### Request
Can you recast the material as a Markdown table with the columns Row and Line, beginning at the line that has "class: Magnoliopsida" and continuing through the end of the material, both ends included? Omit blank lines and the pictures.

### Dataset
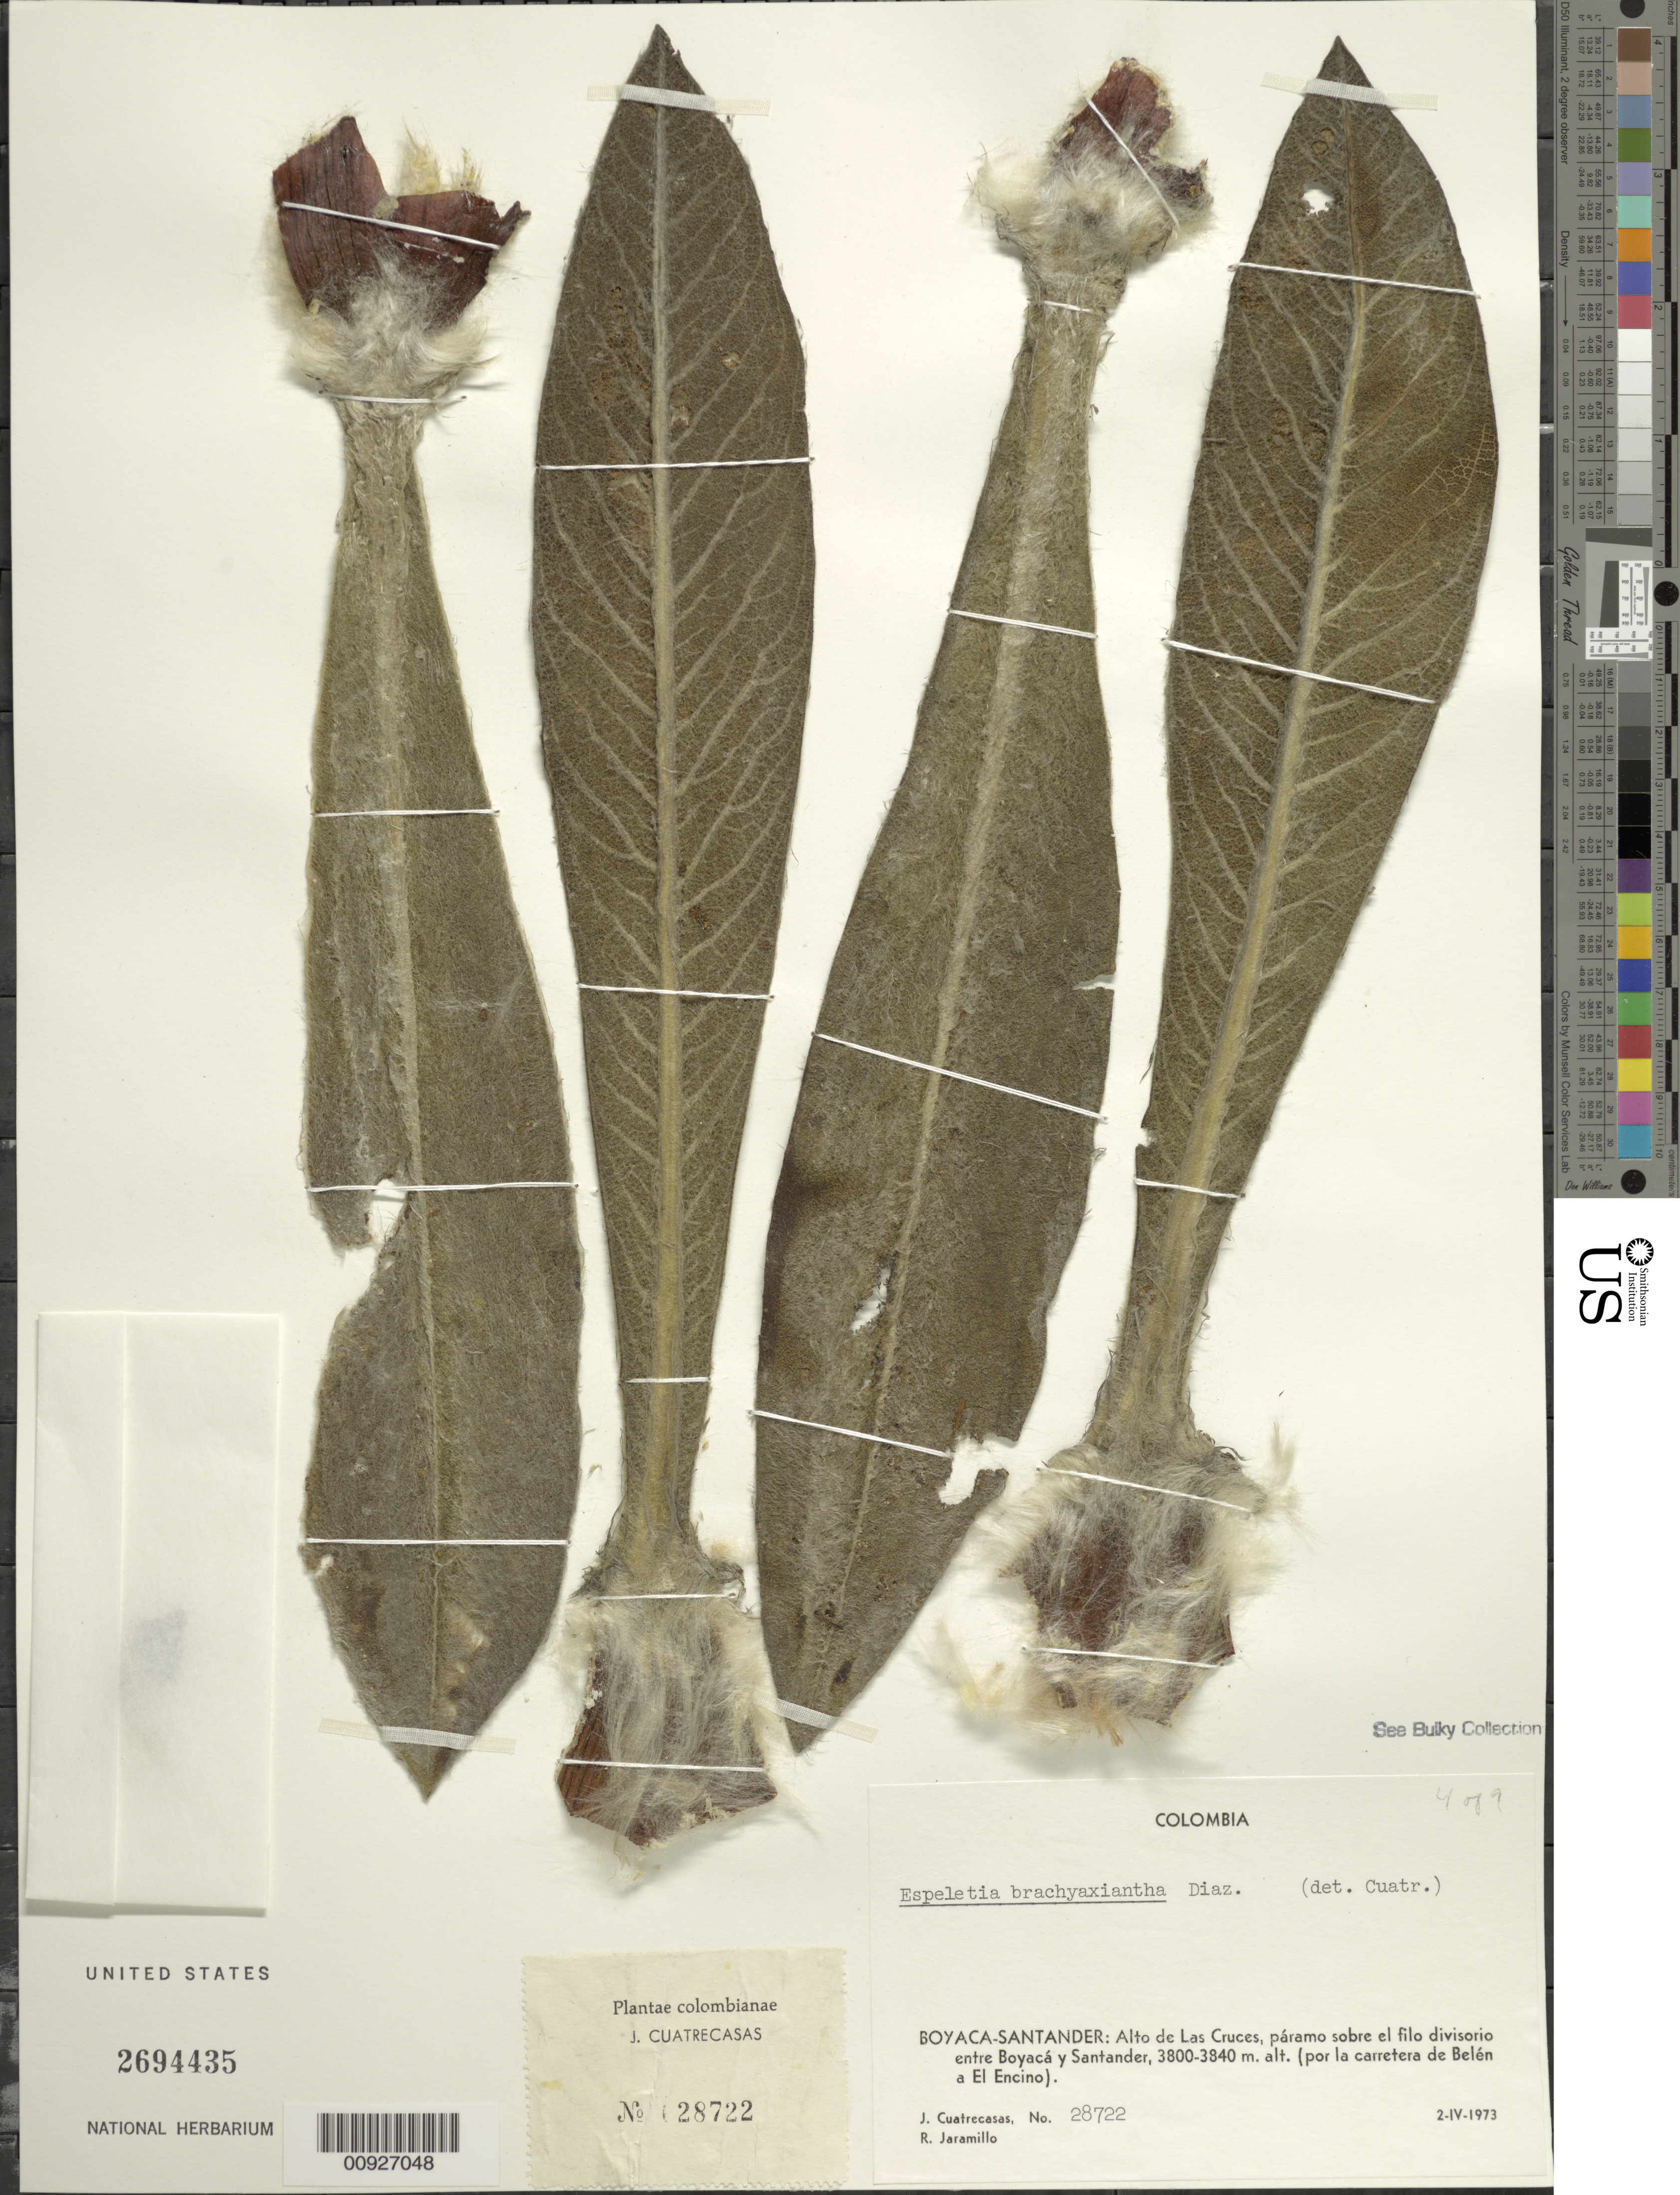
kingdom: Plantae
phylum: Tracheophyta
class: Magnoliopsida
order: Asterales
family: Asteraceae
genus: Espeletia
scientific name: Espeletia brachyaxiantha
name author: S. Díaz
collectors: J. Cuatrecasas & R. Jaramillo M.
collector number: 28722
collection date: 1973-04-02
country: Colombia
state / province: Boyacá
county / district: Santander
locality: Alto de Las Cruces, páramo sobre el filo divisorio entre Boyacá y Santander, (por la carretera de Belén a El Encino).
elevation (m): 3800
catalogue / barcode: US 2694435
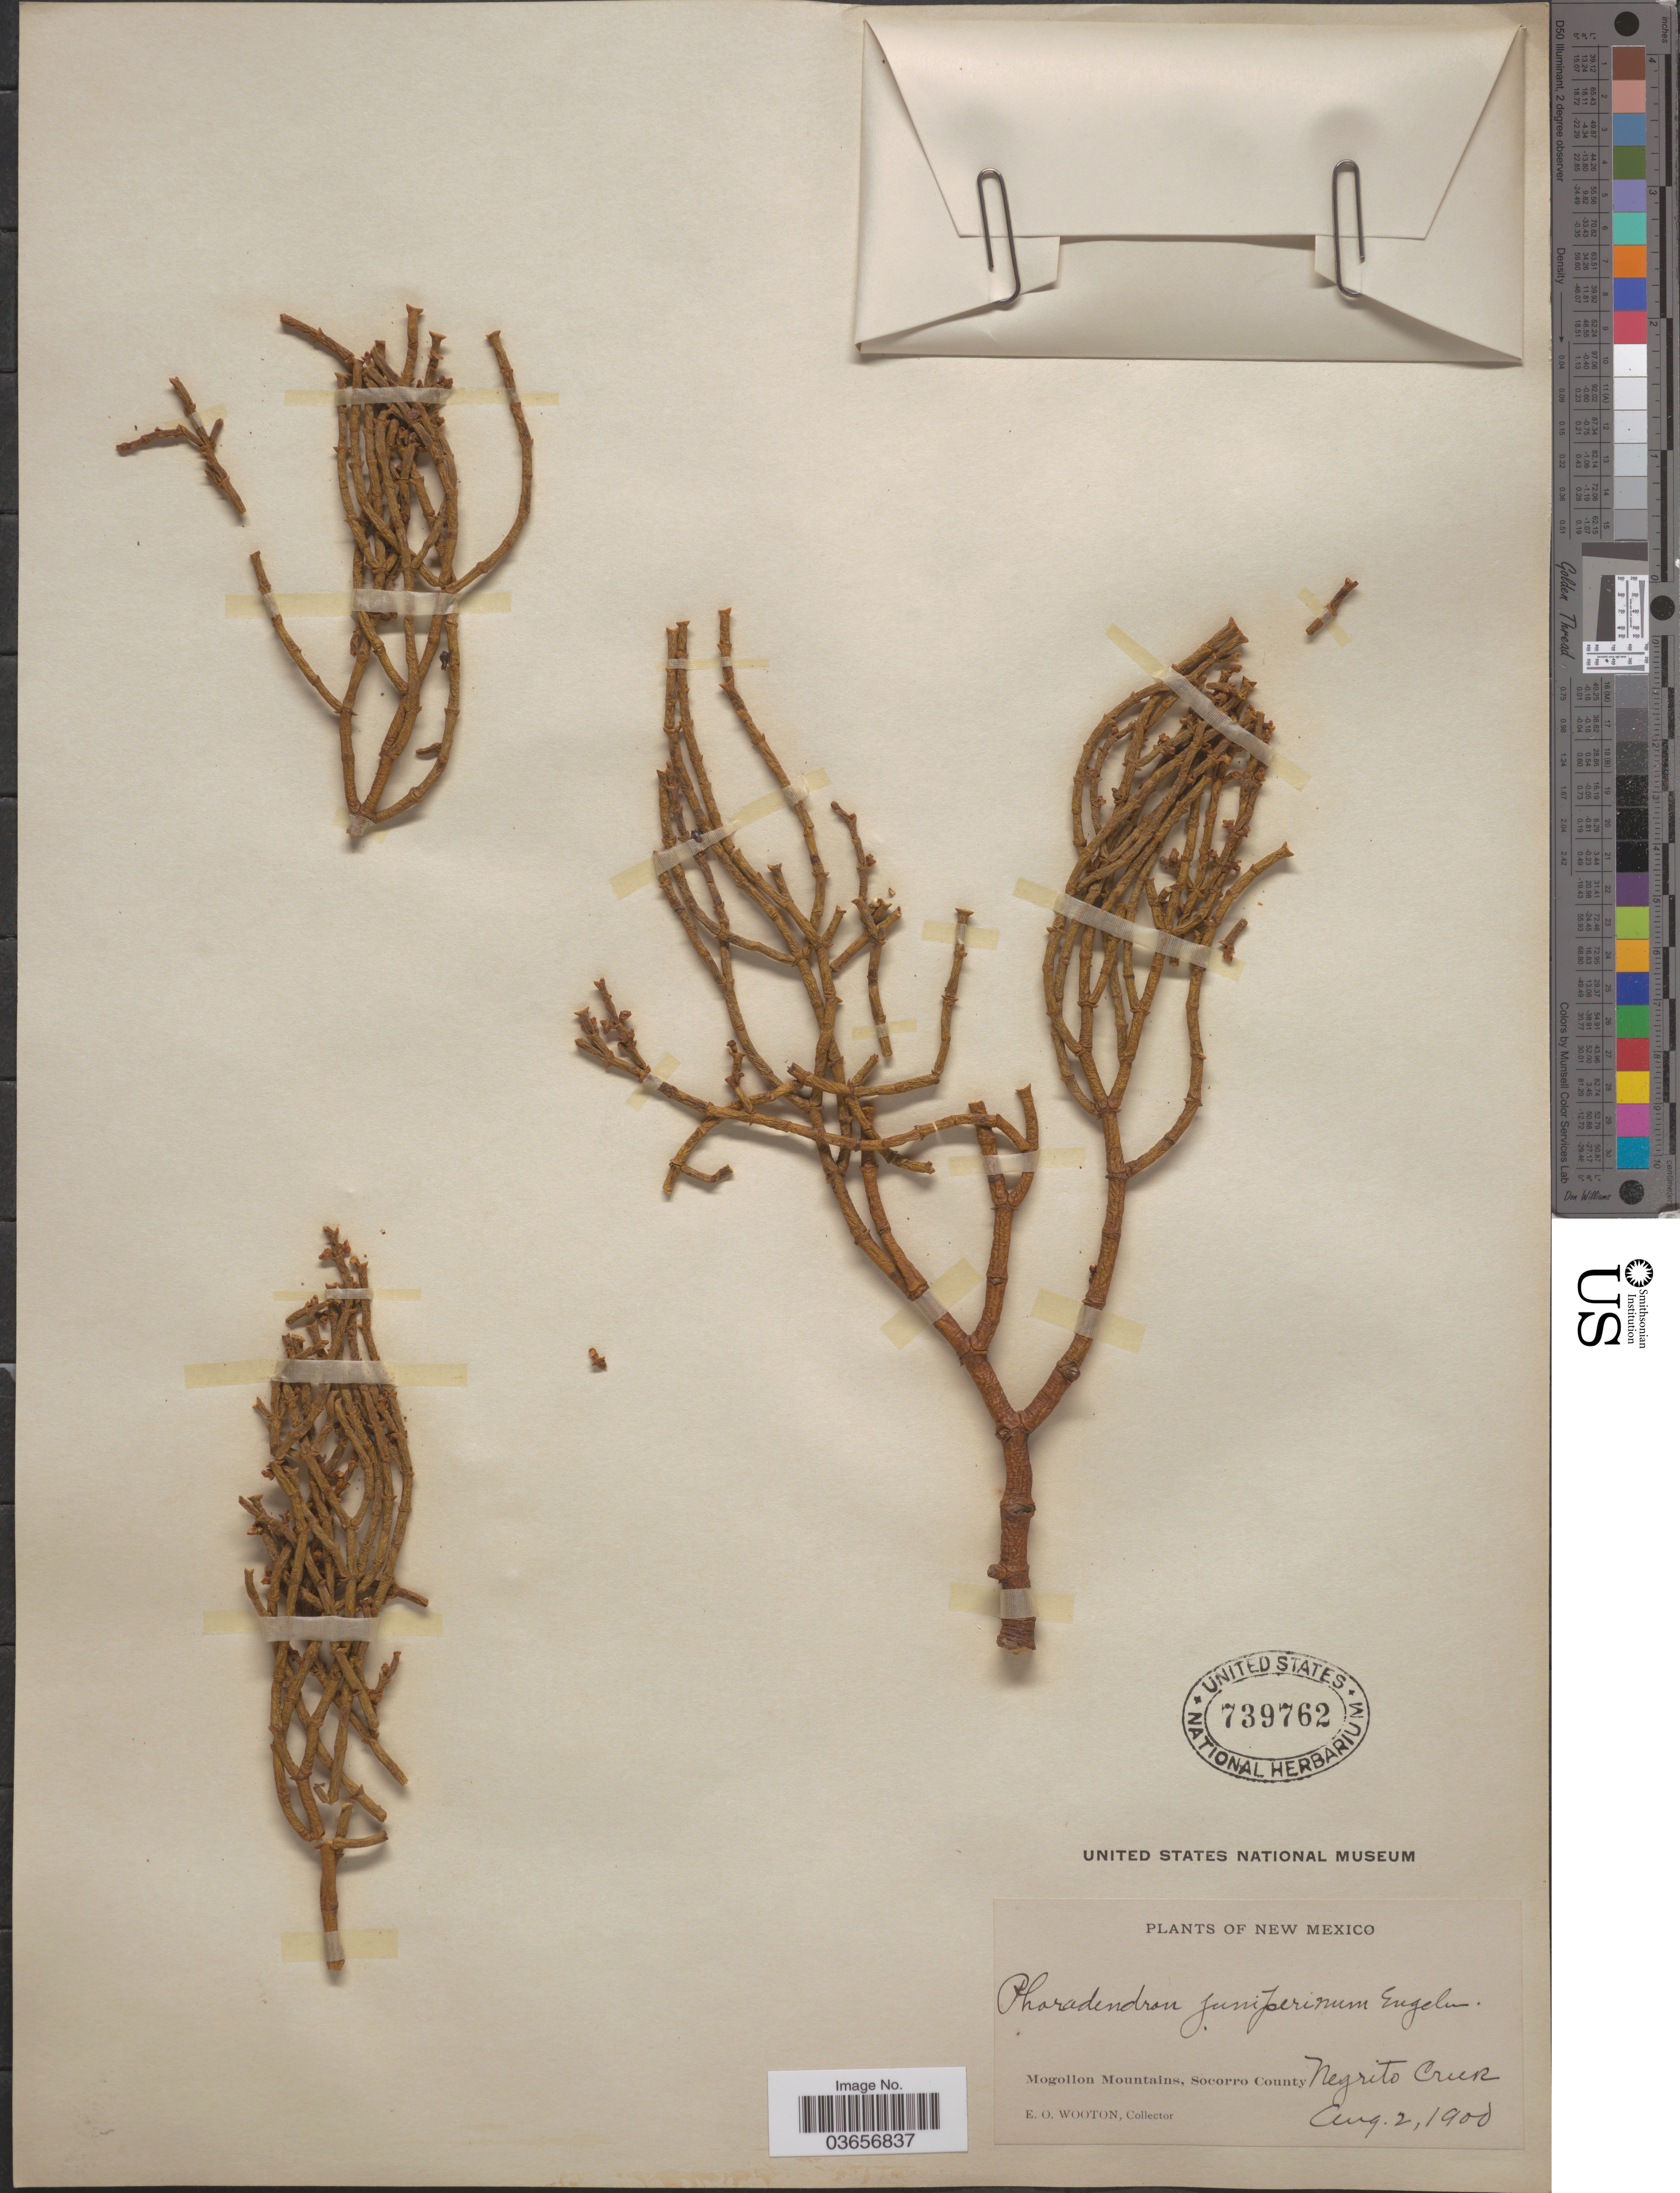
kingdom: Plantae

### Answer in full
| Row | Line |
|---|---|
| 1 | class: Magnoliopsida |
| 2 | order: Asterales |
| 3 | family: Asteraceae |
| 4 | genus: Espeletia |
| 5 | scientific name: Espeletia brachyaxiantha |
| 6 | name author: S. Díaz |
| 7 | collectors: J. Cuatrecasas & R. Jaramillo M. |
| 8 | collector number: 28722 |
| 9 | collection date: 1973-04-02 |
| 10 | country: Colombia |
| 11 | state / province: Boyacá |
| 12 | county / district: Santander |
| 13 | locality: Alto de Las Cruces, páramo sobre el filo divisorio entre Boyacá y Santander, (por la carretera de Belén a El Encino). |
| 14 | elevation (m): 3800 |
| 15 | catalogue / barcode: US 2694435 |
| 16 | kingdom: Plantae |